I was asked today by an acquaintance whether I had any plans for Easter, and when I said no there was a brief, awkward silence. In the South you are expected to have plans for Easter. I’m not even that thing some used to scoff at in my church-going childhood, a Christmas- and Easter-only attendee.
Yesterday I saw a poster for a local Easter egg hunt that got me thinking about how much I loved them as a child. In fact, I would go on an Easter egg hunt right this red-hot minute. First, the dyeing—getting the brightly colored boxes at the grocery store, poking out the holes to set the eggs into, boiling the eggs and letting them cool enough to handle, dropping the dullish-colored tablets into vinegar where they fizzed and bubbled, carefully dipping the eggs into the chosen color—sun yellow, lizard green, robin’s egg blue—with a little wire implement just for dipping, the bounteous feel of it. Then, waking up on Easter morning and going out in the dew-damp yard in pajamas and bare feet, holding your basket filled with wildly green artificial grass (its winter counterpart was silver “icicles” for the Christmas tree), and searching out the eggs that you had dyed and that your parents had cunningly hidden, after you were in bed, in the mailbox, a clump of grass, on top of a fence post, in the crook of a bush, at the base of a gutter-spout, on the stone wall in the back yard, at the base of an oak tree. Still glistening, the eggs were perfect in their oval blue- or green- or purpleness, drops of dew still on them, the ordinary egg become extraordinary jewel. Even though they’d counted and hidden the eggs themselves, it seemed one always escaped my parents remembering and our finding, to be happened upon much later and discarded, or—if judged soon enough not to cause food poisoning—peeled, sliced, and eaten with salt.
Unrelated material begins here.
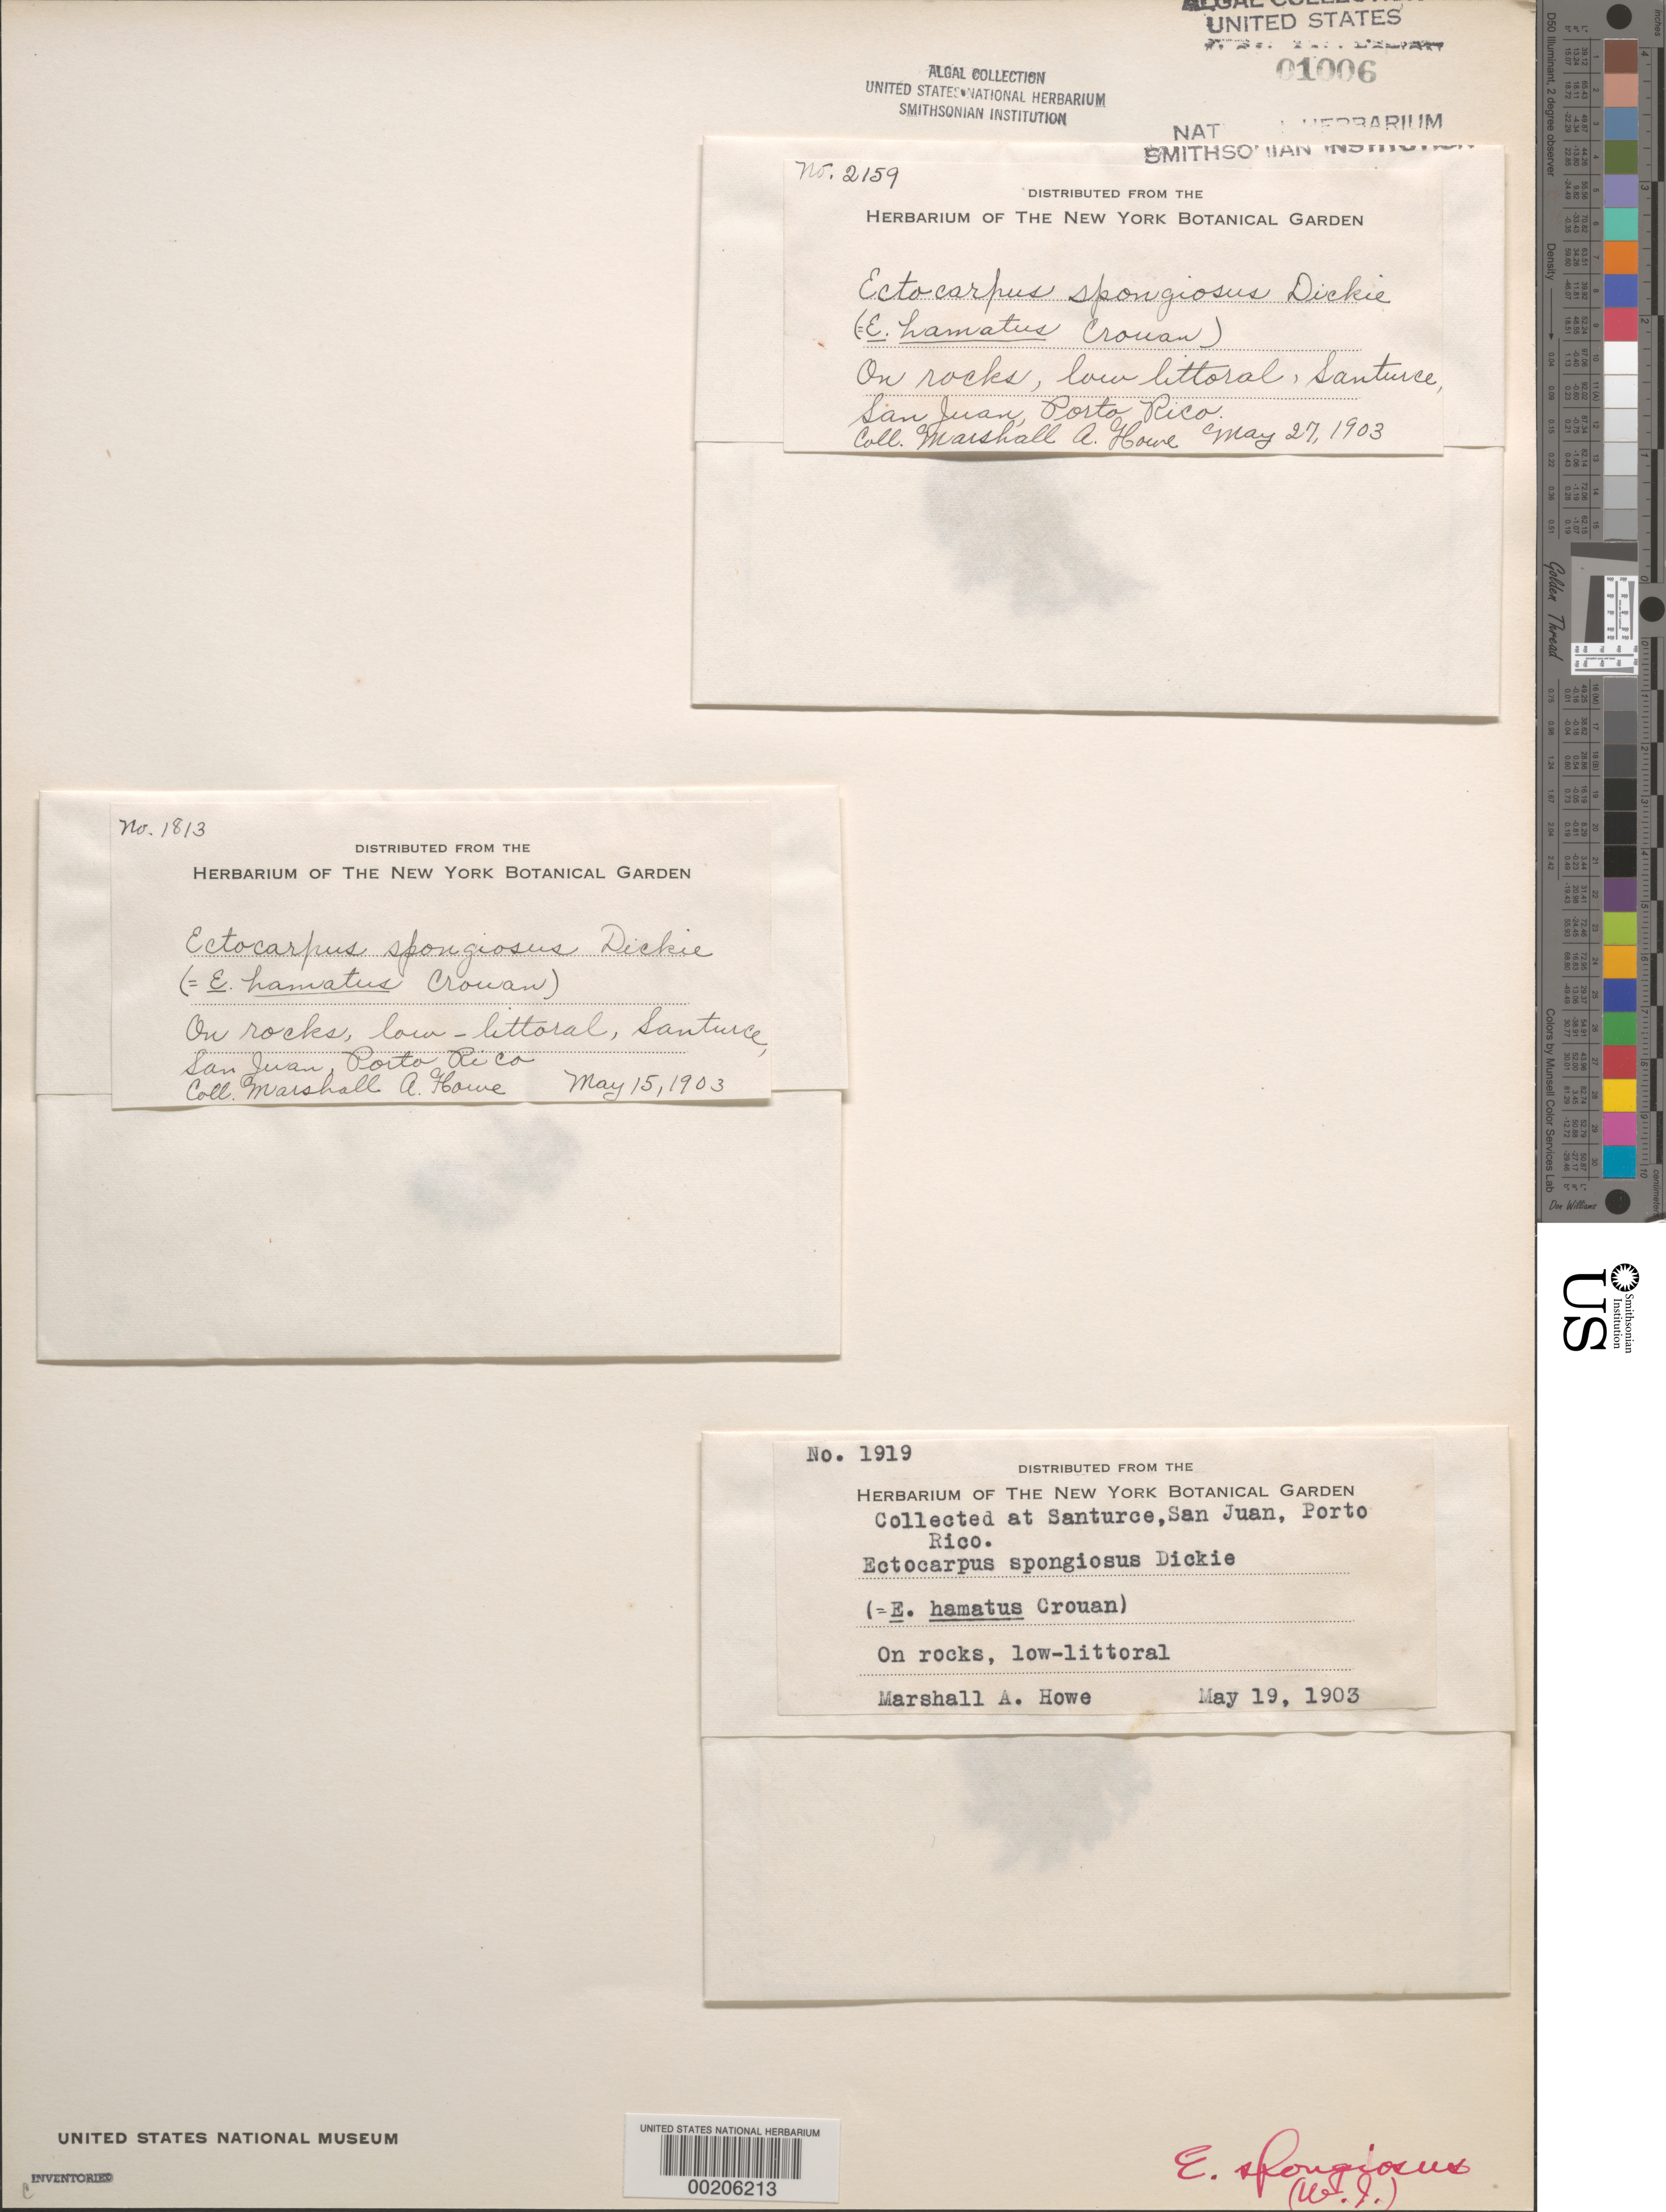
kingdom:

We’d get new dresses for Easter, and little bonnets when we were young, so that we were pastel and perfect like the eggs, and we wore white sandals that you could run in after church while the grownups stood talking. When the organ blazed and the full choir sang “Jesus Christ is risen today-ay, Ah-Ah-Ah-Ah-Ah-lay-ay-loo-oo-ya,” it was exalting.
The world is waking up all around us here. When I went to the Dollar General store to buy envelopes, dog biscuits, and a hose nozzle yesterday, the man at the cash register and I discussed the nice weather and the possibility of rain for Easter. “I don’t mind,” he said. “Of course you might mind if you had an Easter egg hunt planned.” I agreed that rain was needed and even, mostly, welcomed this time of year, to bring everything back to life. Regeneration. “Yes,” he said. “Rebirth going on everywhere this time of year, isn’t there?”
Thanks, Dollar General guy, for Easter on a Wednesday afternoon.